→ The task: Put the lines below into a two-column CSV with the header rank,taxon, one row per line, with the rank in the first quoted field, its name in the second, and any line breaks turned into spaces. Leave out the pictures.

→ Raw data:
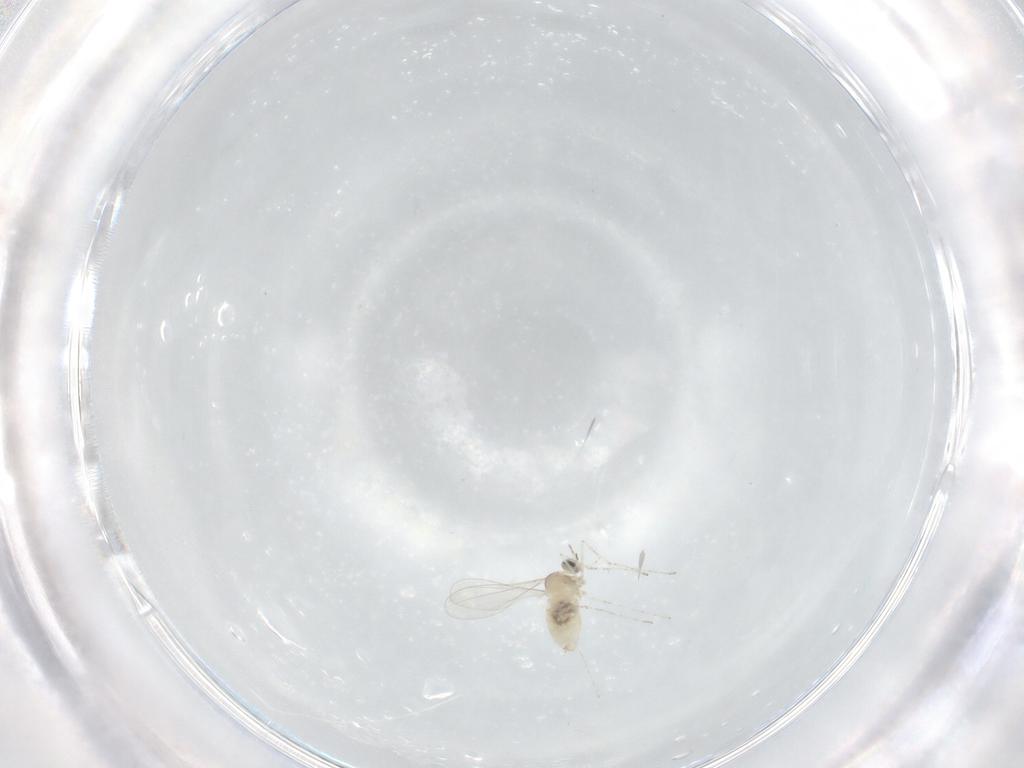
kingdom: Animalia
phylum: Arthropoda
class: Insecta
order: Diptera
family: Cecidomyiidae
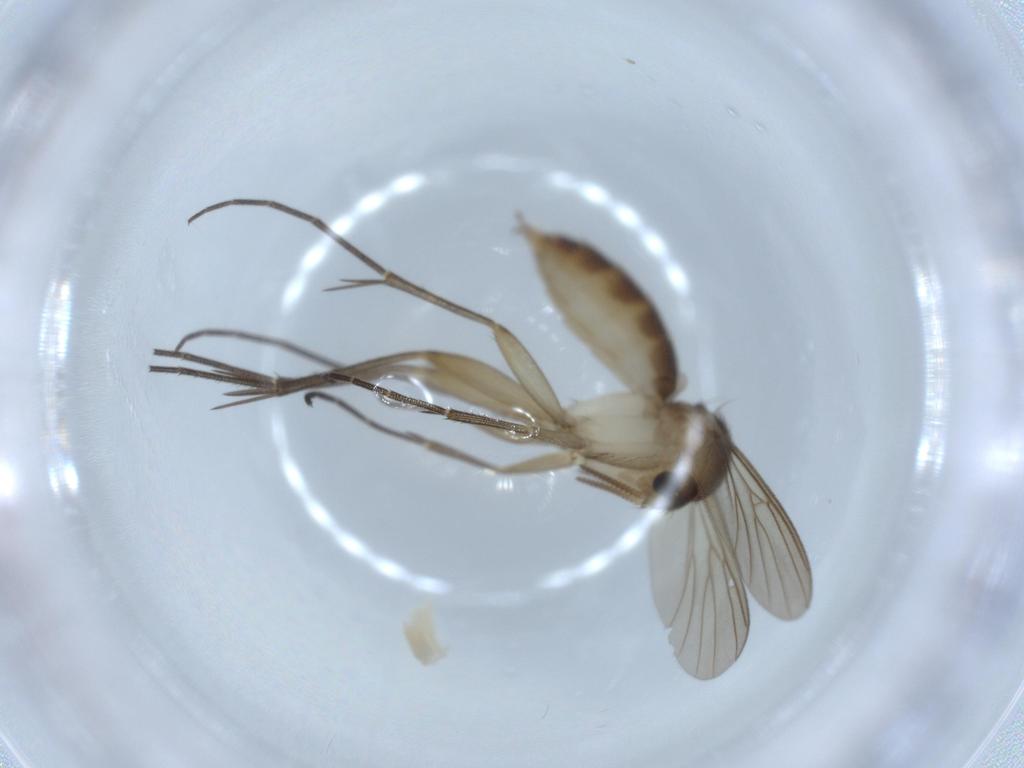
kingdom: Animalia
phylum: Arthropoda
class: Insecta
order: Diptera
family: Mycetophilidae
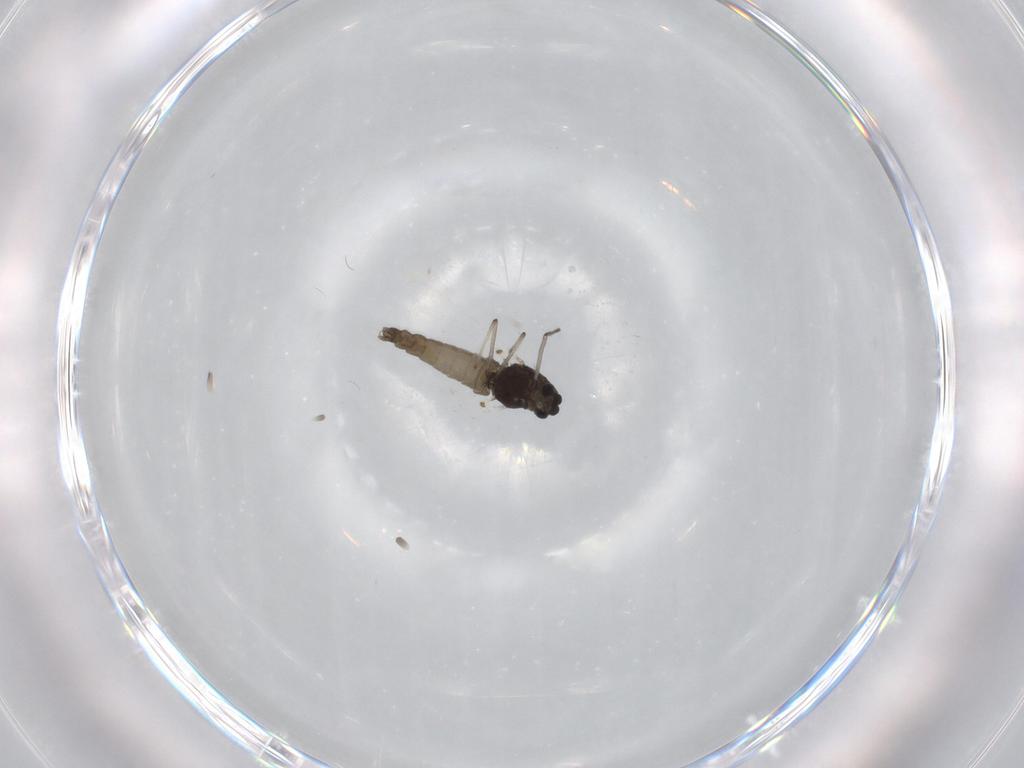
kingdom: Animalia
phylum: Arthropoda
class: Insecta
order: Diptera
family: Chironomidae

→ Solution for this exercise:
rank,taxon
"kingdom:","Animalia"
"phylum:","Arthropoda"
"class:","Insecta"
"order:","Diptera"
"family:","Cecidomyiidae"
"kingdom:","Animalia"
"phylum:","Arthropoda"
"class:","Insecta"
"order:","Diptera"
"family:","Mycetophilidae"
"kingdom:","Animalia"
"phylum:","Arthropoda"
"class:","Insecta"
"order:","Diptera"
"family:","Chironomidae"